“At Aventine,” Hawk guessed. “In the Queens’ house.”
She nodded and returned her tea to the saucer, then leaned forward to set it on the coffee table before turning her cool gray gaze on me. “Your mother was at Bellepoint.”
“At the same time?” I knew my mom had attended Bellepoint, an all-girls school outside of Blackwell Falls. I’d just never imagined her having any contact with the kids from Aventine a couple miles away.
But of course she would. Any straight girl attending an all-girls college would probably be looking for boys, and Aventine was full of the beautiful and dangerous sons of criminals.
And the daughters, like Anna.
Anna nodded. “We met at a party at the quarry. I was called Irina back then, although I’m sure you already know that. Quarry parties were usually reserved for our kind but for some reason your mother was there. I’d later learn this was one of her superpowers.”
“What was?”
“Getting into places where she didn’t belong,” Anna said. “Finding out things she shouldn’t know.”
“You became friends?” I asked.
Her eye took on a faraway look. “Not right away. I didn’t trust outsiders easily — a byproduct of my family’s business — but I kept running into her and eventually we did indeed become friends.”
“What do you know about Dimitri Kaprolov?” Hawk asked.
I glared at him and returned my gaze to Anna. “And you stayed friends? With my mom?”
“More or less,” Anna said. “We grew apart some as our lives changed — I moved to London, she got married and had your brother, then you — but we stayed in touch.” She rose to her feet. “Actually, I have something you might like to see.”
She disappeared into one of the rooms off the hall and I looked at Hawk. “Let me talk to her,” I hissed.
“No offense, mouse,” Vigo said, his legs now draped over the side of Anna’s chair, “but you’re definitely taking your sweet time.”
“Too bad,” I said. “And sit up straight, get your legs off Anna’s chair.”
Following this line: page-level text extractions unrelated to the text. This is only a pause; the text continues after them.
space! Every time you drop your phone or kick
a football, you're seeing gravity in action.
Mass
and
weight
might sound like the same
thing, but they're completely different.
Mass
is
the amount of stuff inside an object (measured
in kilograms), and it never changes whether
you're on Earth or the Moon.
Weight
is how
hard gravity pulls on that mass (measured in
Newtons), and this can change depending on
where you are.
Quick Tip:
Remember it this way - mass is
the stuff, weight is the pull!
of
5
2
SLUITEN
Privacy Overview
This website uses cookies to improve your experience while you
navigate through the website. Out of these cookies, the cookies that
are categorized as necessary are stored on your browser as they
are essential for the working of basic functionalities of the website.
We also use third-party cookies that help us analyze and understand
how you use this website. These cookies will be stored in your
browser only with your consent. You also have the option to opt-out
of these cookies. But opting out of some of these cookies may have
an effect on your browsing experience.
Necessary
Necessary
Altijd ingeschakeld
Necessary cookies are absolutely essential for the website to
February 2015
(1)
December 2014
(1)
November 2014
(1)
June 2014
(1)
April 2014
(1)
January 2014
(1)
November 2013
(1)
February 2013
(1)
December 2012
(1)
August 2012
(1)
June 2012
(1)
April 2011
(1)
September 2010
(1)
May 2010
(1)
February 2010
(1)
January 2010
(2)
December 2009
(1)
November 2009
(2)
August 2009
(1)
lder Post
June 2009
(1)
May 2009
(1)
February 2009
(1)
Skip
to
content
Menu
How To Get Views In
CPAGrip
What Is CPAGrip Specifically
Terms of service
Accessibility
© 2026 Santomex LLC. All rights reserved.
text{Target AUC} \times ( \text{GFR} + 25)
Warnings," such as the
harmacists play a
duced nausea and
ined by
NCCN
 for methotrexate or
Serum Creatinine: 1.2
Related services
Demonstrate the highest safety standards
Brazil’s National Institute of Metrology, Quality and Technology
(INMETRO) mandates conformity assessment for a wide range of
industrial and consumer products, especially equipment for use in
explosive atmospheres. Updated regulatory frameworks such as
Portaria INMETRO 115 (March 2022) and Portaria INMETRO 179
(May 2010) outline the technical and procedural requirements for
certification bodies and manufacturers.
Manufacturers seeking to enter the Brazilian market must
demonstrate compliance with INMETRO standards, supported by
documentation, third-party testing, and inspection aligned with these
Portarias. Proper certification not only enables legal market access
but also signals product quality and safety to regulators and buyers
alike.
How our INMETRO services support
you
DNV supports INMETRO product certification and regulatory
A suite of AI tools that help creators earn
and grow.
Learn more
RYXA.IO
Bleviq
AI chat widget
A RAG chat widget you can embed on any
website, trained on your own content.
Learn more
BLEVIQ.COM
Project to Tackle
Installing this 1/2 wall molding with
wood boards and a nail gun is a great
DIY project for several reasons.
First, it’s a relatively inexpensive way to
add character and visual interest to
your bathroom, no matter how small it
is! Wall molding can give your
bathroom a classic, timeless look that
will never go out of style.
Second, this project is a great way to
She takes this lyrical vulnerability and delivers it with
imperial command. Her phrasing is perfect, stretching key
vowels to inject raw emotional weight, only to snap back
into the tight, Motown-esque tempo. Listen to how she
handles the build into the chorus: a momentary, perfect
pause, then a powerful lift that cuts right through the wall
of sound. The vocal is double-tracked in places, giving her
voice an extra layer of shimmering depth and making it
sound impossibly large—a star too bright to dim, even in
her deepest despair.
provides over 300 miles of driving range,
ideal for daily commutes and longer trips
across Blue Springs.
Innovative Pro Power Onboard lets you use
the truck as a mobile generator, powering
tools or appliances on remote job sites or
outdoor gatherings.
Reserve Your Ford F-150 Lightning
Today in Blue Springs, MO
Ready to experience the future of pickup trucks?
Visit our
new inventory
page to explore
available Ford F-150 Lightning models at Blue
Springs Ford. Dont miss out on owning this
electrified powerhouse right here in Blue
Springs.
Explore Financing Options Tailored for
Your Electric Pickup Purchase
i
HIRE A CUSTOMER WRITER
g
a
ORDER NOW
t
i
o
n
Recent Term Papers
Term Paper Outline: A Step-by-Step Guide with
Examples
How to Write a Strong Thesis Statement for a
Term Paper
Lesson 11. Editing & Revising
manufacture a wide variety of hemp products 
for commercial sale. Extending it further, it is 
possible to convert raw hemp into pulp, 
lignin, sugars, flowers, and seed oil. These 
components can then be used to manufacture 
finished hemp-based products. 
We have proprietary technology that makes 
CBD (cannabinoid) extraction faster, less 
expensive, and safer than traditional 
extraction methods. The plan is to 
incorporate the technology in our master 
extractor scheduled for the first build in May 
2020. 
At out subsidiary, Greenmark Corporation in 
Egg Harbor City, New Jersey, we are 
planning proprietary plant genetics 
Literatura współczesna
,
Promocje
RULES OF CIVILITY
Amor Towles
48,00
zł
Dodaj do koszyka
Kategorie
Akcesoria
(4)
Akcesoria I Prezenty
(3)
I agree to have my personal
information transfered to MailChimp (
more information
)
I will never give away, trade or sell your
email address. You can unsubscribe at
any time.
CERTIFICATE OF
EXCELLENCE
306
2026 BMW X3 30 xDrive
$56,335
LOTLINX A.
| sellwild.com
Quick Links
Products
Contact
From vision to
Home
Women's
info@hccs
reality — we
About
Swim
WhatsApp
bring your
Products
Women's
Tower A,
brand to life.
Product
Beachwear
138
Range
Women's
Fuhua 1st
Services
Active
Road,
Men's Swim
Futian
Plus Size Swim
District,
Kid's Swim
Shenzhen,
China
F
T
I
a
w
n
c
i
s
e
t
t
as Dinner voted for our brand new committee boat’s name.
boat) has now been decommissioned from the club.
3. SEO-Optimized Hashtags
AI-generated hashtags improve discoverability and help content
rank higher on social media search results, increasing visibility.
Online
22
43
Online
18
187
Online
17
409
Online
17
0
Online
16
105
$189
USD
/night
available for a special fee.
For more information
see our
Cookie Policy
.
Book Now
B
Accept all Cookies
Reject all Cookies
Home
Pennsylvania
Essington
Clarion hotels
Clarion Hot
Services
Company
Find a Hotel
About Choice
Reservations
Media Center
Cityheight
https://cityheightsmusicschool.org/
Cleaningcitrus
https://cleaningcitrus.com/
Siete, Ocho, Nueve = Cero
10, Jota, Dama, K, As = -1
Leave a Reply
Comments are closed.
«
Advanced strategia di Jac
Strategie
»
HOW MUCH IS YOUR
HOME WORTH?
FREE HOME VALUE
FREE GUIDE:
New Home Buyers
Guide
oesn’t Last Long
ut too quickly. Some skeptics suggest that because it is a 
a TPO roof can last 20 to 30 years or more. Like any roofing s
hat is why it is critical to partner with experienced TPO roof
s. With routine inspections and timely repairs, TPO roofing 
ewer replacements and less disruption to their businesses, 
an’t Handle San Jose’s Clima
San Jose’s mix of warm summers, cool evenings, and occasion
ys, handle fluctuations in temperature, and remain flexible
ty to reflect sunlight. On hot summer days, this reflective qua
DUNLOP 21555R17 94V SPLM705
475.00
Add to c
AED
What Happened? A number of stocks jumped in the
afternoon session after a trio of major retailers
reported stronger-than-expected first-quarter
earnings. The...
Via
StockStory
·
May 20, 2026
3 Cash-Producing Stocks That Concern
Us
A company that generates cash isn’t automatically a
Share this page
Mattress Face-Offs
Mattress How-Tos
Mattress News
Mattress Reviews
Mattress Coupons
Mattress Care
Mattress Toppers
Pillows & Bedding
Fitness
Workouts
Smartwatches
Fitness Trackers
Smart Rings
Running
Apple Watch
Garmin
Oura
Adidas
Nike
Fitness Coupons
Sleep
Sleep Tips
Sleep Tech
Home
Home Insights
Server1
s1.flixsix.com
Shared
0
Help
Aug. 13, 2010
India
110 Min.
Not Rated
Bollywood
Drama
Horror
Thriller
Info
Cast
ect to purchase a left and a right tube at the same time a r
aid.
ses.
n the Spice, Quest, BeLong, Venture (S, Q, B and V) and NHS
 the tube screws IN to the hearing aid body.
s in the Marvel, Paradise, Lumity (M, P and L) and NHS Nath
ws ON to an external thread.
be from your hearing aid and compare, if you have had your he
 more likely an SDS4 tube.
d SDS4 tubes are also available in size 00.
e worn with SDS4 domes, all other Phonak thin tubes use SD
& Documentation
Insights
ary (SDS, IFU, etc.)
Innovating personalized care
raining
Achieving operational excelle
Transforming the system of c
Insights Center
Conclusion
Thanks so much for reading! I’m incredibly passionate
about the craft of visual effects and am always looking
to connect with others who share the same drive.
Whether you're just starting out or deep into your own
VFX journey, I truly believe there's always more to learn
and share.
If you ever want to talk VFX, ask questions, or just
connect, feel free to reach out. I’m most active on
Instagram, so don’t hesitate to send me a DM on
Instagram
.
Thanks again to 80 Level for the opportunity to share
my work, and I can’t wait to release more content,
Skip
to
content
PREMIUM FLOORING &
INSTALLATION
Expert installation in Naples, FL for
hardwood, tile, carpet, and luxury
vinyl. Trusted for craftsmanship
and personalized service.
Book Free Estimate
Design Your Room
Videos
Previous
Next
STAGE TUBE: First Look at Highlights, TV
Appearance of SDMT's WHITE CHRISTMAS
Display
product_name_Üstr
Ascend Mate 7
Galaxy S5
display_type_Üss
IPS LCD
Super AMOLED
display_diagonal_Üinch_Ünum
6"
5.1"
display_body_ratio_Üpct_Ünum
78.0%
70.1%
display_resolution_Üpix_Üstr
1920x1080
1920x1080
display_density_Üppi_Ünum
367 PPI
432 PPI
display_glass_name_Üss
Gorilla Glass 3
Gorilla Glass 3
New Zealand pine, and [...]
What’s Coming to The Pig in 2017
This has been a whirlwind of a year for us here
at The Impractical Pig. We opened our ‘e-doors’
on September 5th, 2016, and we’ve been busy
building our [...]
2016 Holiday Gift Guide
Vigo looked wounded but he sat up, his tea cup teetering in the saucer as he removed his legs from the furniture.
Anna returned to the room holding a photograph. She handed it to me and I felt like someone had punched me in the stomach.
It was a picture of my parents, only a little older than me. A little boy about six years old— Bram — frowned next to my father while my mom balanced me on her hips, my red hair curly around my chubby face.
My parents looked young and happy, my mom pretty, with long red hair and a breezy smile, my dad in glasses, one armslung easily over my mom’s shoulders, the other resting on Bram’s head.
“I think you were about three in this picture?” Anna said.
“I’ve never seen this before,” I said.
“Catherine sent it to me in a Christmas card, I believe.”
I took a deep breath, trying to find a polite way to the most important of my questions. “My parents left behind some papers. A lot of it doesn’t seem super important, but there were some bank records — wire transfers — that they’d highlighted from Kensington Trust. I wondered… well, I wondered if you knew anything about those.”
She reached for her tea and took another drink. Her hands were shaking again, and the cup rattled against the saucer.
“Of course, I do,” she said. “I was placed there. By the Bratva.”
43
HAWK
I wasonly half-listening to the walk down memory lane, but that didn’t mean I wasn’t taking it in. I’d been trained to listen during interrogations and interviews, and my brain filed it all away while I stared out the window, my eyes on the trees around the house.
I’d thought I’d seen movement in the shadows, but I couldn’t be sure, and I forced myself to stare into the understory, willing myself to see anything that didn’t belong.